Tiktok hat Daten von EU-Nutzern unerlaubt nach China geschickt. Die Plattform hat damit gegen EU-Recht verstoßen – und muss nun 530 Millionen Euro Strafe zahlen.
Aktualisiert am 2. Mai 2025, 13:01 Uhr Quelle: ZEIT ONLINE, dpa, akm
Die Internetplattform Tiktok muss wegen Verstößen gegen den europäischen Datenschutz eine Strafe von 530 Millionen Euro zahlen. Die zuständige irische Datenschutzkommission DPC verhängte die Zahlung wegen der Weitergabe von Daten nach China.
Tiktok habe gegen die Datenschutz-Grundverordnung verstoßen, weil das Unternehmen europäische Nutzerdaten nach China weitergeleitet und auch gegen Transparenzanforderungen verstoßen habe, hieß es in der Mitteilung.
Der Plattform werde nun auferlegt, die Millionenstrafe zu zahlen und seine Datenverarbeitung innerhalb von sechs Monaten so anzupassen, dass sie den Regeln entspreche. Gegen die Strafe kann Tiktok noch Einspruch erheben.

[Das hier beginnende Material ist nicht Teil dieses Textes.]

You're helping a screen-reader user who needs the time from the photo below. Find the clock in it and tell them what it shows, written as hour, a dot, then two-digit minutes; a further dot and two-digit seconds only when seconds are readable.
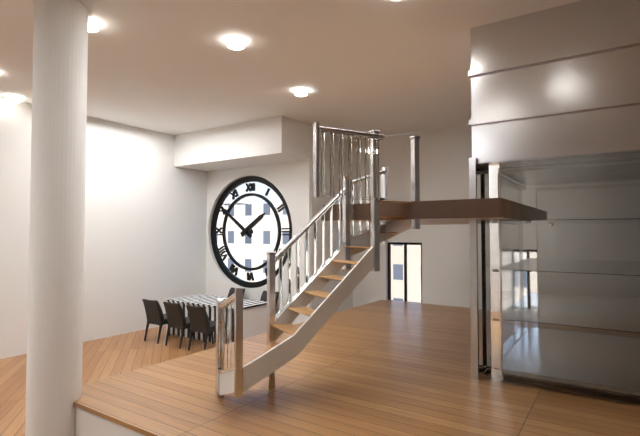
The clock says 1.51
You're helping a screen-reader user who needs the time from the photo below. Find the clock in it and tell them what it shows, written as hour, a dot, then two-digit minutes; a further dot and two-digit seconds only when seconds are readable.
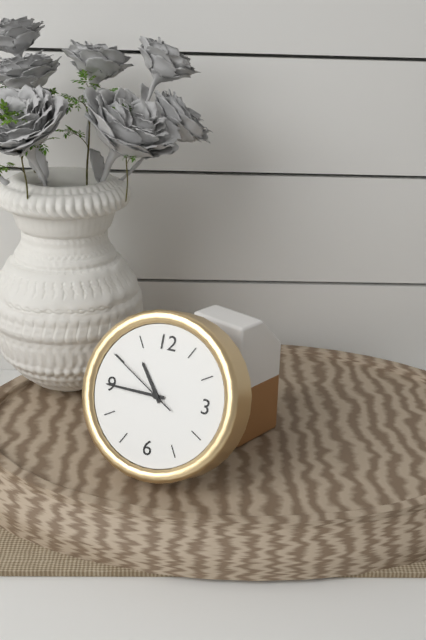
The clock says 10.45.50
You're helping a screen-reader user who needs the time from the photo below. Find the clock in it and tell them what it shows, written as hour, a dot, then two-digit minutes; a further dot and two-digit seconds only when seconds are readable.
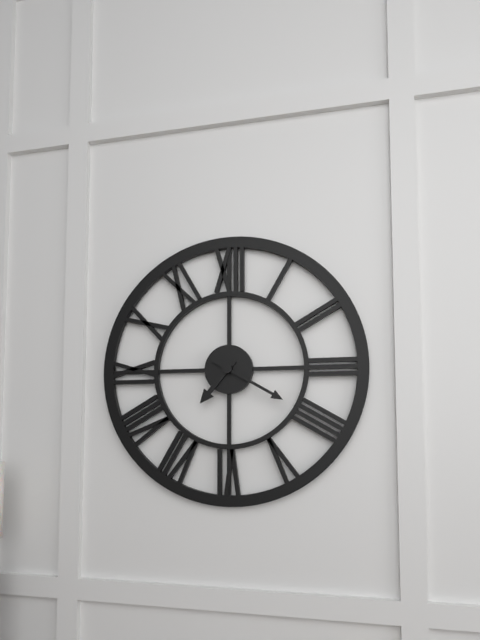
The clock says 7.20
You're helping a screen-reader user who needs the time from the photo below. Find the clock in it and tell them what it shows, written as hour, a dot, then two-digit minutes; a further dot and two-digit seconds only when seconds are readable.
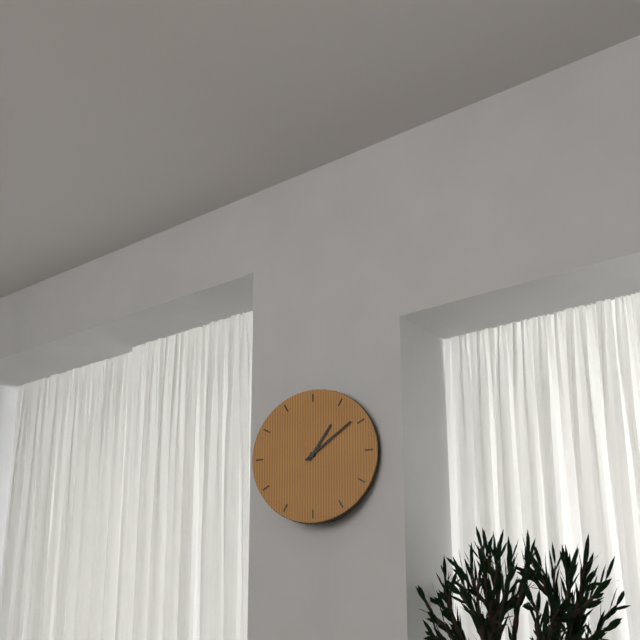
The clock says 1.09
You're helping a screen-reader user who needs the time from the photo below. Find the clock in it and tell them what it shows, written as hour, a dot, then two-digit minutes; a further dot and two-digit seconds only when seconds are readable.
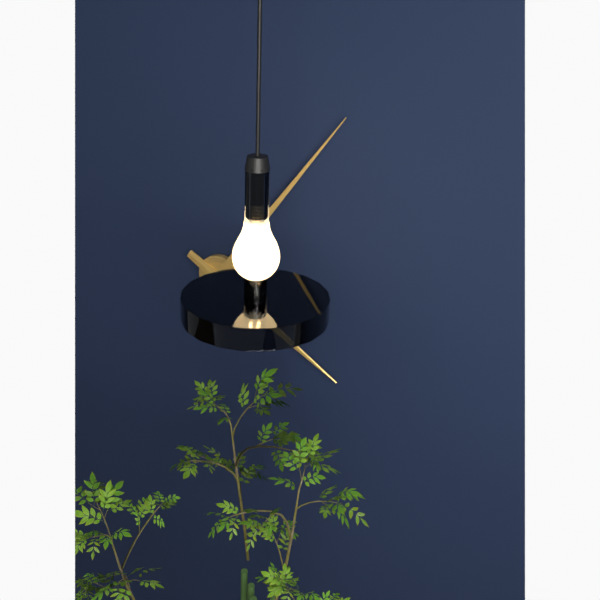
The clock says 4.06
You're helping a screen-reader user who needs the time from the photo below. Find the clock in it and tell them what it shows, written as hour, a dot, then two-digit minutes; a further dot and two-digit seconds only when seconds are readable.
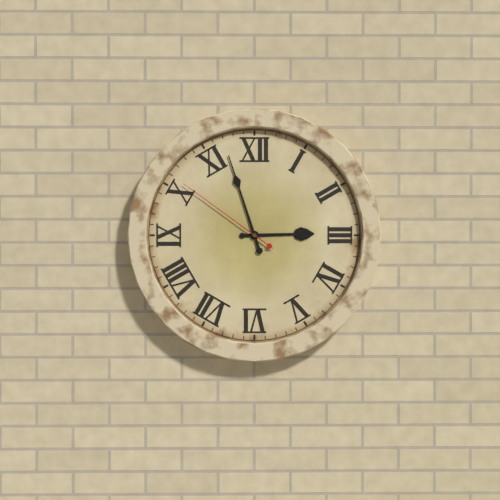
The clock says 2.57.51
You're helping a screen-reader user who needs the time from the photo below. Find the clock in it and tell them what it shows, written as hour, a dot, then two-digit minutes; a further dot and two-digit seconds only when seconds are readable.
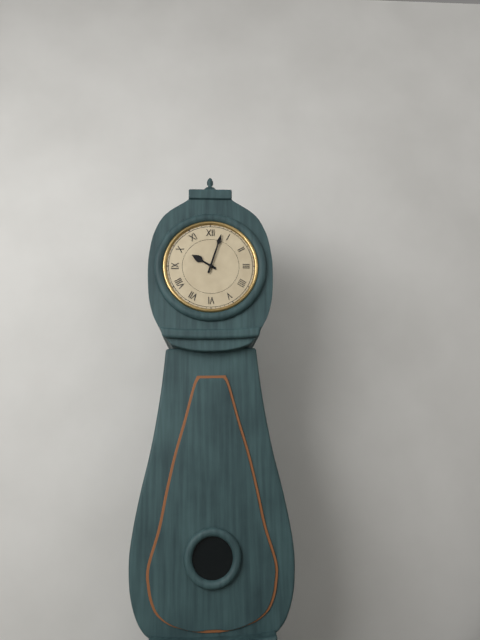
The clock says 10.03
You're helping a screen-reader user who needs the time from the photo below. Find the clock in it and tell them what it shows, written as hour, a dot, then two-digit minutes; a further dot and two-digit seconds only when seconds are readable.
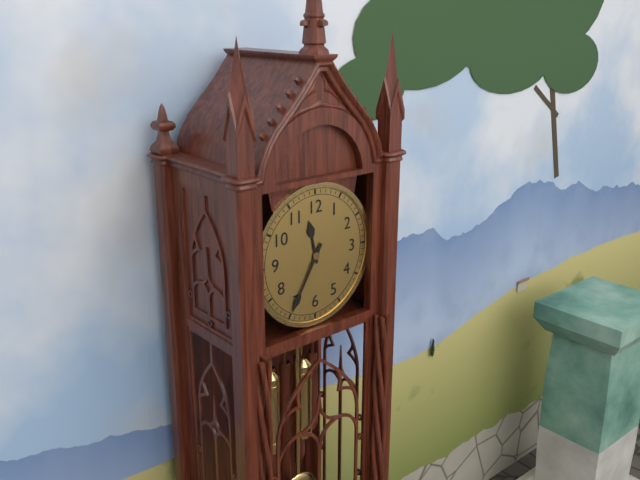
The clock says 11.35
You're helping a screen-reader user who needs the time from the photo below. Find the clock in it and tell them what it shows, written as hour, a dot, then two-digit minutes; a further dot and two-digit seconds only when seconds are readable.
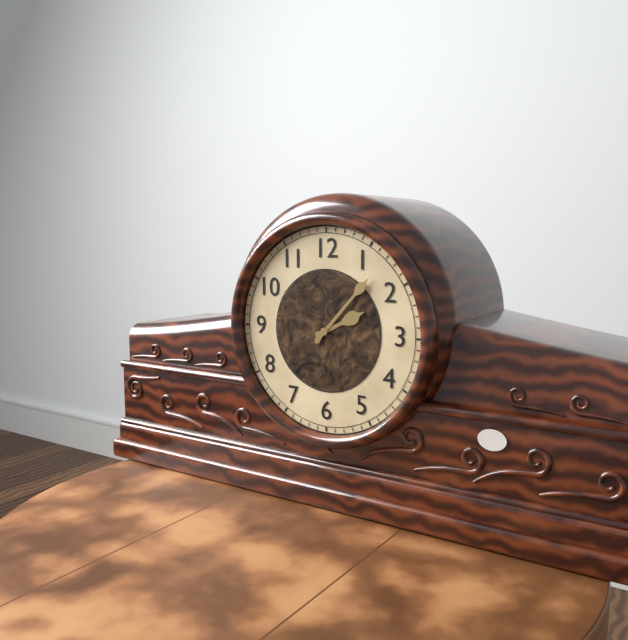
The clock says 2.07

Tiktok erklärte, es habe "nie eine Anfrage" der chinesischen Behörden für europäische Nutzerzdaten erhalten. "Wir sind mit dieser Entscheidung nicht einverstanden und beabsichtigen, sie in vollem Umfang anzufechten."
Tiktok machte offenbar unkorrekte Angaben
Während der Untersuchung habe Tiktok mitgeteilt, keine Nutzerdaten aus Europa auf Servern in China zu lagern, teilte die irische Aufsichtsbehörde mit. Im April habe die Plattform allerdings eingeräumt, dass das in begrenztem Umfang doch passiert sei und inkorrekte Angaben gemacht worden seien.
Die Datenschutz-Grundverordnung verlange, dass das hohe Maß an Datenschutz innerhalb der EU auch dann gelte, wenn persönliche Daten an andere Länder weitergegeben würden, teilte DPC-Vizechef Graham Doyle mit. Tiktok habe aber nicht garantieren können, dass Daten europäischer Nutzer, auf die Mitarbeiter in China Zugriff gehabt hätten, ähnlich geschützt seien wie in der EU. Tiktok habe damit etwa nicht den möglichen Zugang chinesischer Behörden berücksichtigt.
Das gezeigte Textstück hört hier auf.